All notebooks are **beginner friendly**! Add your dataset, click "Run All", and you'll get a 2x faster finetuned model which can be exported to GGUF, vLLM or uploaded to Hugging Face.

Unsloth supports

Free Notebooks

Performance

Memory use

**Llama-3 8b**

[ Start on Colab](https://colab.research.google.com/drive/135ced7oHytdxu3N2DNe1Z0kqjyYIkDXp?usp=sharing)

2.4x faster

58% less

**Gemma 7b**

[ Start on Colab](https://colab.research.google.com/drive/10NbwlsRChbma1v55m8LAPYG15uQv6HLo?usp=sharing)

2.4x faster

58% less

**Mistral 7b**

[ Start on Colab](https://colab.research.google.com/drive/1Dyauq4kTZoLewQ1cApceUQVNcnnNTzg_?usp=sharing)

2.2x faster

62% less

**Llama-2 7b**

[ Start on Colab](https://colab.research.google.com/drive/1lBzz5KeZJKXjvivbYvmGarix9Ao6Wxe5?usp=sharing)

2.2x faster

43% less

**TinyLlama**

[ Start on Colab](https://colab.research.google.com/drive/1AZghoNBQaMDgWJpi4RbffGM1h6raLUj9?usp=sharing)

3.9x faster

74% less

**CodeLlama 34b** A100

[ Start on Colab](https://colab.research.google.com/drive/1y7A0AxE3y8gdj4AVkl2aZX47Xu3P1wJT?usp=sharing)

1.9x faster

27% less

**Mistral 7b** 1xT4

[ Start on Kaggle](https://www.kaggle.com/code/danielhanchen/kaggle-mistral-7b-unsloth-notebook)

5x faster\*

62% less

**DPO - Zephyr**

[ Start on Colab](https://colab.research.google.com/drive/15vttTpzzVXv_tJwEk-hIcQ0S9FcEWvwP?usp=sharing)

1.9x faster

19% less

*   This [conversational notebook](https://colab.research.google.com/drive/1Aau3lgPzeZKQ-98h69CCu1UJcvIBLmy2?usp=sharing) is useful for ShareGPT ChatML / Vicuna templates.
*   This [text completion notebook](https://colab.research.google.com/drive/1ef-tab5bhkvWmBOObepl1WgJvfvSzn5Q?usp=sharing) is for raw text. This [DPO notebook](https://colab.research.google.com/drive/15vttTpzzVXv_tJwEk-hIcQ0S9FcEWvwP?usp=sharing) replicates Zephyr.
*   \* Kaggle has 2x T4s, but we use 1. Due to overhead, 1x T4 is 5x faster.

## Model overview

The `llama-3-8b-bnb-4bit` model is a version of the Meta Llama 3 language model that has been quantized to 4-bit precision using the `bitsandbytes` library. This model was created by the maintainer [unsloth](https://aimodels.fyi/creators/huggingFace/unsloth) and is designed to provide faster finetuning and lower memory usage compared to the original Llama 3 model.

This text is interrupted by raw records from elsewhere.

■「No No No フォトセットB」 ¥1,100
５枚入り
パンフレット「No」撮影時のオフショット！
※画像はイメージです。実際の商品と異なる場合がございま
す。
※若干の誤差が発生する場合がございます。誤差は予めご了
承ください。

The maintainer has also created quantized 4-bit versions of other large language models like [Gemma 7b](https://aimodels.fyi/models/huggingFace/llama-3-8b-instruct-bnb-4bit-unsloth), [Mistral 7b](https://aimodels.fyi/models/huggingFace/llama-3-8b-instruct-bnb-4bit-unsloth), [Llama-2 7b](https://aimodels.fyi/models/huggingFace/llama-3-8b-instruct-bnb-4bit-unsloth), and [TinyLlama](https://aimodels.fyi/models/huggingFace/tinyllama-11b-intermediate-step-1431k-3t-tinyllama), all of which can be finetuned 2-5x faster with 43-74% less memory usage.

## Model inputs and outputs

### Inputs
- Natural language text prompts

### Outputs
- Natural language text continuations and completions

## Capabilities

The `llama-3-8b-bnb-4bit` model can be used for a variety of text generation tasks, such as language modeling, text summarization, and question answering. The maintainer has provided examples of using this model to finetune on custom datasets and export the resulting models for use in other applications.

## What can I use it for?

The `llama-3-8b-bnb-4bit` model can be a useful starting point for a wide range of natural language processing projects that require a large language model with reduced memory and faster finetuning times. For example, you could use this model to build chatbots, content generation tools, or other applications that rely on text-based AI. The maintainer has also provided a [Colab notebook](https://colab.research.google.com/drive/135ced7oHytdxu3N2DNe1Z0kqjyYIkDXp?usp=sharing) to help get you started with finetuning the model.

## Things to try

One interesting aspect of the `llama-3-8b-bnb-4bit` model is its ability to be finetuned quickly and efficiently. This could make it a good choice for quickly iterating on new ideas or testing different approaches to a problem. Additionally, the reduced memory usage of the 4-bit quantized model could allow you to run it on less powerful hardware, opening up more opportunities to experiment and deploy your models.